Their recent decisions to sell a substantial portion of the fund’s portfolio to other parts of the Macquarie Bank group merit close scrutiny by the fund’s shareholders and the wider investing public.
The most obvious questions that shareholders in the fund need to ask the managers and directors are: Would the assets fetch a higher price if they were sold to a buyer outside the group? Has the fund tried to sell the assets to other buyers? If not, why not?
Earlier this week, MIIF said it had agreed to sell its German oil and chemicals storage business for some 89 million euros (S$187.3 million) to another Macquarie fund, the LODH Macquarie Infrastructure Fund.
And last month, MIIF said it would sell its 3.2 per cent stake in Brussels Airport for some 52.8 million euros to Macquarie Airports Ltd, which is also managed by a wholly owned subsidiary of Macquarie Bank.
Together, the two assets comprise about 16 per cent of MIIF’s portfolio by value as at June 30.
MIIF has said it would meet its shareholders to seek their approval for both sales in November. Shareholders should ask their questions then, if not before.
In the case of the sale of the German asset, MIIF has also said that its audit committee is ‘obtaining an opinion from an independent financial adviser confirming whether the proposed transaction is on normal commercial terms and not prejudicial to MIIF and its minority shareholders’.
It must go further. The board should publish not just a summary of the independent financial adviser’s findings, but details of how it arrived at its recommendations, including the method used for determining the value of the assets. It should also address the question of whether the asset being sold would fetch a higher price in other hands.

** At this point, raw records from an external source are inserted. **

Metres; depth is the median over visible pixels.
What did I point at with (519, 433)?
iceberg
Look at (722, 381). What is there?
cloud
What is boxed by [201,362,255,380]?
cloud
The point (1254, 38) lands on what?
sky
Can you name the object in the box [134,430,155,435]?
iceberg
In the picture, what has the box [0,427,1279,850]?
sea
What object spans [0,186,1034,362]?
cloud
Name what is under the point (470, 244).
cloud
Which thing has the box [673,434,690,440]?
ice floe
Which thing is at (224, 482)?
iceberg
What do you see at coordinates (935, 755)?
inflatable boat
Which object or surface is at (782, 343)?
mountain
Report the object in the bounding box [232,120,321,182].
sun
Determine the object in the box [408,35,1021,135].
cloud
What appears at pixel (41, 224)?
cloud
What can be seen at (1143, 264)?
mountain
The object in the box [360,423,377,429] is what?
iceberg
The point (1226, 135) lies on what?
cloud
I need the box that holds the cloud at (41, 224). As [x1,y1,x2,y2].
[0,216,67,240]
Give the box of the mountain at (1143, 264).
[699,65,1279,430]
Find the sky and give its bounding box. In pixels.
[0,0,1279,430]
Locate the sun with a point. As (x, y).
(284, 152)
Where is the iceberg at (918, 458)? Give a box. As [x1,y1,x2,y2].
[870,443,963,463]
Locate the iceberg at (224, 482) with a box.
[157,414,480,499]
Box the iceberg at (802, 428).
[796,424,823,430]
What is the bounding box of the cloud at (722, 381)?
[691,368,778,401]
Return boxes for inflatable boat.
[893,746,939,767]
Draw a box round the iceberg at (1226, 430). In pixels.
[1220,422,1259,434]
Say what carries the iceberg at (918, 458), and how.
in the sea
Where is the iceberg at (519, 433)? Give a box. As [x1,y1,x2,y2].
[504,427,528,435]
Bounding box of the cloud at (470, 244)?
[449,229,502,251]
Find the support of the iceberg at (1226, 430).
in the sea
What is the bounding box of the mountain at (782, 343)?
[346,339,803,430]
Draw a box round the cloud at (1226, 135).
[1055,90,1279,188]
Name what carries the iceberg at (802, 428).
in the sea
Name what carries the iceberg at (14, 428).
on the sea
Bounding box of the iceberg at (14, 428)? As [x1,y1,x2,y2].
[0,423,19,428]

This may seem a heavy burden, but it is the price for taking money from retail investors.
Investment vehicles listing on the stock exchange here are becoming increasingly complex, both in their legal structure and their target investments. Many, like MIIF, have large parent groups and are domiciled offshore – in Bermuda, for example.
The often remote nature of the assets they invest in, and the fact that many of the transactions take place between interested parties means that small shareholders in these vehicles must rely heavily on the recommendations of their independent directors to safeguard their interests.

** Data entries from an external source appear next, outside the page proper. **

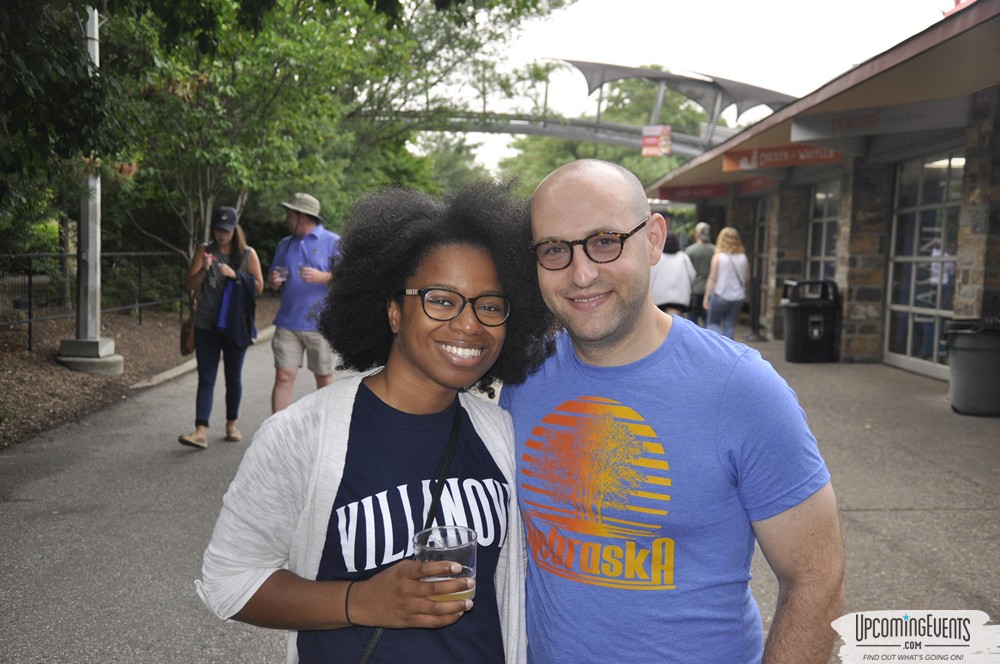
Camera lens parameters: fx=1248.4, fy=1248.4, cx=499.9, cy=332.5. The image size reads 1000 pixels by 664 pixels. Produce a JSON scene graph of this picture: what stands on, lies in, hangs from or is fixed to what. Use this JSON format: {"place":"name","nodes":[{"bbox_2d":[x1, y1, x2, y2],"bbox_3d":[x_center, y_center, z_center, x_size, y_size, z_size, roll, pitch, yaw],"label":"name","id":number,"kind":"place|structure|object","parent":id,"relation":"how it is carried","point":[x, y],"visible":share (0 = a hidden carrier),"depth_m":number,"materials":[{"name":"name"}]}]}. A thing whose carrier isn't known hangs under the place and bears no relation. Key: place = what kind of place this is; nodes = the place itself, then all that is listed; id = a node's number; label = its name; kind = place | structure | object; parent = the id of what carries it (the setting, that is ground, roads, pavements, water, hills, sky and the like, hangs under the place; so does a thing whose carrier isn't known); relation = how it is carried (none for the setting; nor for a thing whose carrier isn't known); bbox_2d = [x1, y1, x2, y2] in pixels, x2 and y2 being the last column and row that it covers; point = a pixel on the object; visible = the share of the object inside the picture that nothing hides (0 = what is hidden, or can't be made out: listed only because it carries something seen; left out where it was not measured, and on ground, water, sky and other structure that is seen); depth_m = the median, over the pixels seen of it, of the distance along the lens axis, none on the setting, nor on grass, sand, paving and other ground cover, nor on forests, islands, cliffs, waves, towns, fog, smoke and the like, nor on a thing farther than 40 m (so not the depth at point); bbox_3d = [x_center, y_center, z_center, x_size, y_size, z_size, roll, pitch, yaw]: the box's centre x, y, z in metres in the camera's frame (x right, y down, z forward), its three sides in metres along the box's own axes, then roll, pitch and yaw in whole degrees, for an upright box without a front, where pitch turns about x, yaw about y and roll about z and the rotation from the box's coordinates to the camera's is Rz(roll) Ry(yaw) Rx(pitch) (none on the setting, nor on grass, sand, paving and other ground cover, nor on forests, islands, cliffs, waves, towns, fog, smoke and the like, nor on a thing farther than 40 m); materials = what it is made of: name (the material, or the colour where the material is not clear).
{"place":"outdoors","nodes":[
{"label":"outdoors","id":0,"kind":"place"},
{"bbox_2d":[0,317,999,663],"label":"pavement","id":1,"kind":"structure","parent":0,"point":[897,529],"materials":[{"name":"grey concrete"}]},
{"bbox_2d":[132,324,276,390],"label":"curb","id":2,"kind":"structure","parent":1,"relation":"on","point":[186,366],"depth_m":12.38,"materials":[{"name":"grey concrete"}]},
{"bbox_2d":[175,205,263,448],"bbox_3d":[-1.899,-0.067,8.514,0.534,1.544,0.814,1,6,-1],"label":"woman","id":3,"kind":"object","parent":1,"relation":"on","point":[222,237],"visible":0.91,"depth_m":8.37},
{"bbox_2d":[180,287,196,354],"bbox_3d":[-2.145,-0.076,8.676,0.162,0.418,0.353,1,6,-1],"label":"handbag","id":4,"kind":"object","parent":3,"relation":"hanging from","point":[186,333],"visible":0.63,"depth_m":8.58,"materials":[{"name":"brown leather"}]},
{"bbox_2d":[268,191,339,411],"bbox_3d":[-1.352,-0.160,8.717,0.563,1.698,0.643,3,6,20],"label":"man","id":5,"kind":"object","parent":1,"relation":"on","point":[308,225],"visible":0.88,"depth_m":8.56},
{"bbox_2d":[271,265,287,285],"bbox_3d":[-1.578,-0.402,8.912,0.117,0.150,0.116,1,6,-1],"label":"drinking glass","id":6,"kind":"object","parent":5,"relation":"in","point":[278,270],"visible":0.84,"depth_m":8.88,"materials":[{"name":"clear"}]},
{"bbox_2d":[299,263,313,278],"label":"drinking glass","id":7,"kind":"object","parent":5,"relation":"in","point":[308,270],"visible":0.8,"depth_m":8.82,"materials":[{"name":"clear"}]},
{"bbox_2d":[198,183,549,663],"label":"woman","id":8,"kind":"object","parent":1,"relation":"on","point":[413,273],"visible":0.96,"depth_m":2.31},
{"bbox_2d":[355,393,465,663],"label":"crossbody bag","id":9,"kind":"object","parent":8,"relation":"hanging from","point":[374,639],"visible":0.56,"depth_m":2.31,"materials":[{"name":"black leather"}]},
{"bbox_2d":[413,525,476,601],"bbox_3d":[-0.082,0.360,1.871,0.103,0.113,0.105,1,6,-1],"label":"drinking glass","id":10,"kind":"object","parent":8,"relation":"in","point":[470,556],"visible":0.72,"depth_m":1.85,"materials":[{"name":"clear"}]},
{"bbox_2d":[503,158,842,663],"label":"man","id":11,"kind":"object","parent":1,"relation":"on","point":[564,206],"visible":0.99,"depth_m":2.15},
{"bbox_2d":[651,232,695,317],"bbox_3d":[1.931,-0.521,14.214,0.627,1.360,0.851,1,6,-1],"label":"person","id":12,"kind":"object","parent":1,"relation":"on","point":[668,287],"visible":0.64,"depth_m":13.94},
{"bbox_2d":[686,222,715,322],"bbox_3d":[2.708,-0.722,16.765,0.520,1.489,0.712,1,6,-1],"label":"man","id":13,"kind":"object","parent":1,"relation":"on","point":[703,227],"visible":0.69,"depth_m":16.55},
{"bbox_2d":[703,226,749,339],"bbox_3d":[2.738,-0.495,15.019,0.532,1.522,0.695,1,6,-1],"label":"woman","id":14,"kind":"object","parent":1,"relation":"on","point":[723,281],"visible":0.93,"depth_m":14.85},
{"bbox_2d":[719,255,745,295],"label":"shirt","id":15,"kind":"object","parent":14,"relation":"hanging from","point":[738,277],"visible":0.64,"depth_m":15.00,"materials":[{"name":"white fabric"}]},
{"bbox_2d":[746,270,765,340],"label":"bollard","id":16,"kind":"object","parent":1,"relation":"on","point":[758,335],"visible":0.96,"depth_m":19.10,"materials":[{"name":"black metal"}]},
{"bbox_2d":[782,278,839,362],"bbox_3d":[3.737,-0.146,14.975,0.676,0.983,0.637,1,6,-1],"label":"trash can","id":17,"kind":"object","parent":1,"relation":"on","point":[799,318],"visible":0.94,"depth_m":14.71,"materials":[{"name":"black plastic"}]},
{"bbox_2d":[944,316,999,416],"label":"trash can","id":18,"kind":"object","parent":1,"relation":"on","point":[969,349],"visible":0.99,"depth_m":10.00,"materials":[{"name":"plastic"}]},
{"bbox_2d":[371,59,798,159],"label":"footbridge","id":19,"kind":"structure","parent":0,"point":[588,136],"materials":[{"name":"metal"}]},
{"bbox_2d":[641,124,671,156],"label":"sign","id":20,"kind":"object","parent":19,"relation":"hanging from","point":[652,150],"visible":0.93,"depth_m":35.43,"materials":[{"name":"red"}]},
{"bbox_2d":[435,0,954,171],"label":"sky","id":21,"kind":"structure","parent":0,"point":[689,6],"materials":[{"name":"white"}]},
{"bbox_2d":[644,1,999,386],"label":"building","id":22,"kind":"structure","parent":0,"point":[993,281],"depth_m":13.79,"materials":[{"name":"brown stone"}]},
{"bbox_2d":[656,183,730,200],"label":"red sign","id":23,"kind":"object","parent":22,"relation":"attached to","point":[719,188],"visible":0.75,"depth_m":26.93,"materials":[{"name":"red"}]},
{"bbox_2d":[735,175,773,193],"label":"red sign","id":24,"kind":"object","parent":22,"relation":"attached to","point":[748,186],"visible":0.58,"depth_m":21.92,"materials":[{"name":"red"}]},
{"bbox_2d":[752,197,769,324],"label":"window","id":25,"kind":"structure","parent":22,"relation":"in","point":[766,223],"depth_m":21.16,"materials":[{"name":"glass"}]},
{"bbox_2d":[722,144,840,171],"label":"red sign","id":26,"kind":"object","parent":22,"relation":"attached to","point":[799,148],"visible":0.75,"depth_m":16.92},
{"bbox_2d":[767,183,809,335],"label":"stone pillar","id":27,"kind":"structure","parent":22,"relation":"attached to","point":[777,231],"depth_m":18.63,"materials":[{"name":"brown stone"}]},
{"bbox_2d":[806,179,839,282],"bbox_3d":[4.486,-1.051,16.987,0.153,2.161,1.852,1,6,-1],"label":"window","id":28,"kind":"structure","parent":22,"relation":"in","point":[824,219],"depth_m":17.34,"materials":[{"name":"glass"}]},
{"bbox_2d":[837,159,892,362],"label":"stone pillar","id":29,"kind":"structure","parent":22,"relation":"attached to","point":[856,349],"depth_m":14.40,"materials":[{"name":"stone"}]},
{"bbox_2d":[791,98,965,143],"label":"sign","id":30,"kind":"object","parent":22,"relation":"attached to","point":[797,130],"visible":0.89,"depth_m":12.68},
{"bbox_2d":[885,152,962,378],"bbox_3d":[4.500,-0.726,13.104,0.160,2.455,2.010,1,6,-1],"label":"window","id":31,"kind":"structure","parent":22,"relation":"in","point":[910,332],"depth_m":13.27,"materials":[{"name":"clear glass"}]},
{"bbox_2d":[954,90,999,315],"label":"stone pillar","id":32,"kind":"structure","parent":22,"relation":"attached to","point":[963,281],"depth_m":10.59,"materials":[{"name":"stone"}]},
{"label":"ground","id":33,"kind":"structure","parent":0},
{"bbox_2d":[0,297,278,447],"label":"mulch bed","id":34,"kind":"object","parent":33,"relation":"on","point":[28,362],"visible":0.53,"depth_m":12.94,"materials":[{"name":"brown wood"}]},
{"bbox_2d":[0,0,119,246],"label":"tree","id":35,"kind":"object","parent":34,"relation":"on","point":[26,122],"visible":0.94,"depth_m":9.32,"materials":[{"name":"green plant"}]},
{"bbox_2d":[56,336,120,374],"bbox_3d":[-4.238,0.241,12.682,0.710,0.303,0.667,1,6,-1],"label":"concrete base","id":36,"kind":"object","parent":34,"relation":"on","point":[85,362],"visible":0.82,"depth_m":12.46,"materials":[{"name":"grey concrete"}]},
{"bbox_2d":[59,4,120,370],"bbox_3d":[-4.085,-2.318,12.342,0.729,5.239,0.679,1,6,-1],"label":"lamp post","id":37,"kind":"object","parent":34,"relation":"on","point":[92,260],"visible":0.7,"depth_m":12.46,"materials":[{"name":"grey metal"}]},
{"bbox_2d":[0,249,189,355],"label":"fence","id":38,"kind":"object","parent":34,"relation":"on","point":[30,330],"visible":0.8,"depth_m":15.75,"materials":[{"name":"black metal"}]},
{"bbox_2d":[100,0,566,270],"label":"tree","id":39,"kind":"object","parent":34,"relation":"on","point":[345,18],"visible":0.79,"depth_m":16.11,"materials":[{"name":"green plant"}]},
{"bbox_2d":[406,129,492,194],"label":"tree","id":40,"kind":"object","parent":33,"relation":"on","point":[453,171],"visible":0.37,"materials":[{"name":"green plant"}]},
{"bbox_2d":[497,74,714,195],"label":"tree","id":41,"kind":"object","parent":33,"relation":"on","point":[625,163],"visible":0.37,"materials":[{"name":"green plant"}]}
]}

By their very nature, these investment vehicles – ranging from simple property trusts to funds that invest in exotic structured financial assets – are riddled with potential conflicts of interest, as they often start out at the time of listing by raising money from outside investors to buy assets spun off from their parent group. In return, they offer ordinary people the chance to invest in assets that are not typically within easy reach.
The proposed asset sales by MIIF – and the unhappiness of some of its shareholders over the transaction terms – is a useful reminder of the potential conflicts of interest that are inherent in such investment structures.
Such conflicts of interest are difficult to avoid, but it is right that they should be subjected to robust examination by shareholders whenever they arise.
One suggestion that has been made is for MIIF to put the assets up for auction and to hire an independent party to manage the sales.
A close reading of MIIF’s listing prospectus suggests that the burden of ensuring that such transactions are conducted properly falls to its audit and risk committee, which comprises three independent directors and is chaired by Heng Chiang Meng, who also sits on the board of property developer Keppel Land. Among other things, the document states that ‘only MIIF’s independent directors will make decisions about transactions which involve Macquarie Bank group entities as counterparties’.
Shareholders should therefore hold MIIF’s board – particularly its independent directors – responsible for the decisions they make on these transactions.